The informal sector, where more than 19 million Kenyans remain largely outside the tax net, proved resistant to digital mandates designed primarily with formal businesses in mind.
Still, the overriding verdict from the board was unambiguous that results were expected, and they did not come consistently enough.
What Mohamed Brings to KRA
Adan Mohamed’s profile is a deliberate contrast. He previously served as Managing Director for Barclays East and West Africa and Chief Administrative Officer for Barclays Africa, overseeing operations across ten countries.
He then served as Cabinet Secretary for Industrialization under President Uhuru Kenyatta, where he championed the Kenya Industrial Transformation Program and worked to improve the country’s ease of doing business.
Under President William Ruto, he was appointed Chief of Strategy Execution in the Executive Office of the President, overseeing the implementation of government programs and coordination of key policy priorities.
Where Wattanga was a technocrat who believed systems could replace compliance culture, Mohamed is a strategist whose background sits in boardrooms and policy corridors rather than enforcement floors.
It is not yet clear whether this will lead to a more business-friendly approach.

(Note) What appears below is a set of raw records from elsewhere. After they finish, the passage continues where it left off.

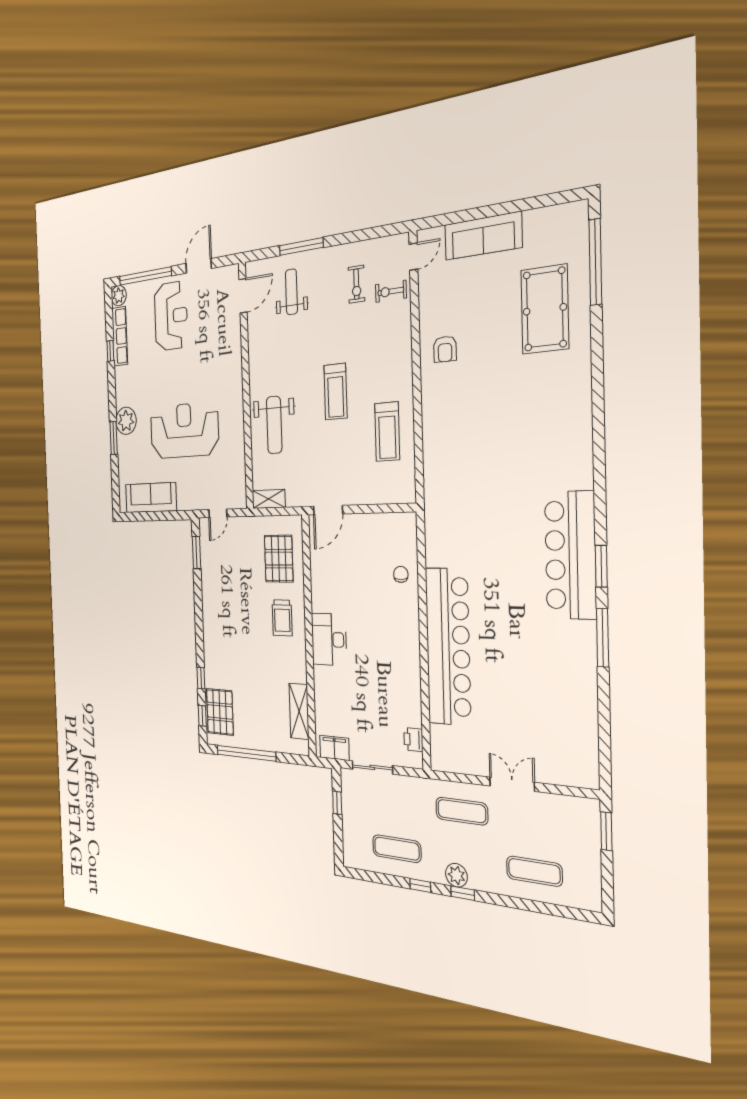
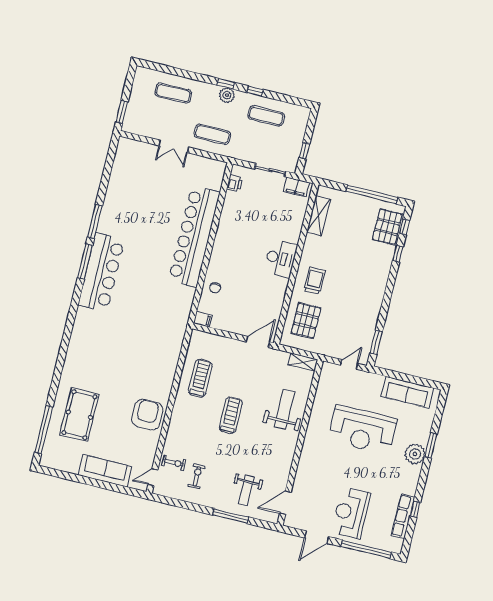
plant: (119, 296) -> (395, 545), removed
armchair: (445, 349) -> (147, 415), width x1.88, depth x1.88
filing cabinet: (406, 521) -> (203, 319), added
window: (601, 566) -> (85, 261), width x1.44

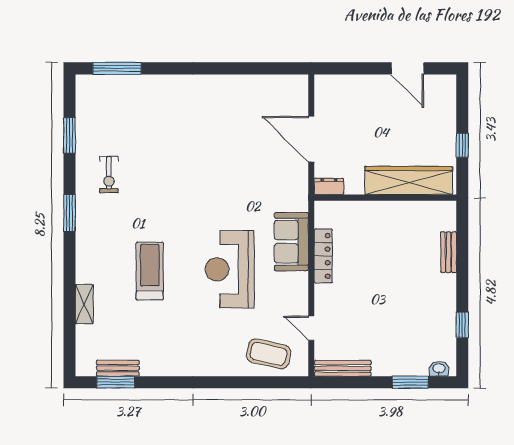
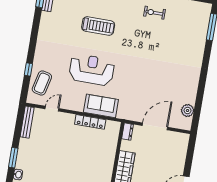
plant: (273, 86) -> (188, 110), added
window: (248, 382) -> (28, 69), added

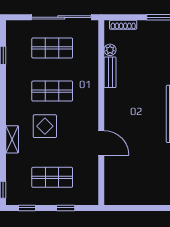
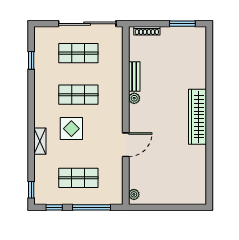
plant: (110, 50) -> (134, 98), moved
door: (101, 143) -> (126, 145), hinge flipped
plant: (110, 195) -> (134, 194), added
window: (66, 208) -> (91, 207), width x2.17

His public record suggests he is more focused on setting direction than handling complaints.
Manufacturers, importers, and MSMEs still affected by the eTIMS rollout may find the new leadership at Times Tower more directive than consultative.
Mohamed takes over an agency expected to deliver stronger collections while avoiding further strain on economic activity, with Parliament currently debating proposals under the Finance Bill 2026 aimed at widening the tax net and tightening compliance measures.
The political environment has not softened. Ruto’s administration still needs revenue, and the pressure on KRA has not eased simply because the face at the top has changed.
The Digital Infrastructure Is Not Going Anywhere
It would be a mistake to read this transition as a repudiation of digital tax administration. eTIMS, for all the friction it caused, has measurably improved VAT compliance and made missing-trader fraud schemes harder to sustain.
READ: KRA Is Tracking Traders Switching Till Numbers to Evade Taxes
The GavaConnect API infrastructure, the mobile-first USSD and WhatsApp platforms, and the AI validation tools are now embedded in how KRA operates; Mohamed inherits all of it.
His job is not to undo what Wattanga built, but to make it function as it was meant to. That includes completing the unfinished iTax and iCMS upgrades, addressing ongoing system downtime that has hurt confidence, and adjusting enforcement so compliance is realistic rather than punitive, especially for small businesses.
The mandate to grow the tax base into the informal sector is unchanged. What may change is the route taken to get there.
Observers say Mohamed’s appointment comes at an important time for fiscal management. The expectation is that the new leadership will focus on improving efficiency, expanding compliance, and modernizing tax systems to strengthen revenue collection.
READ: KRA Pushes Mandatory eRITS Registration for Landlords After Missing KES 80 Billion Target
Kenya needs its tax authority to raise more revenue, but it also needs stronger economic growth to widen the tax base. For the first time in a while, the role may be filled by someone who understands both priorities and how they connect.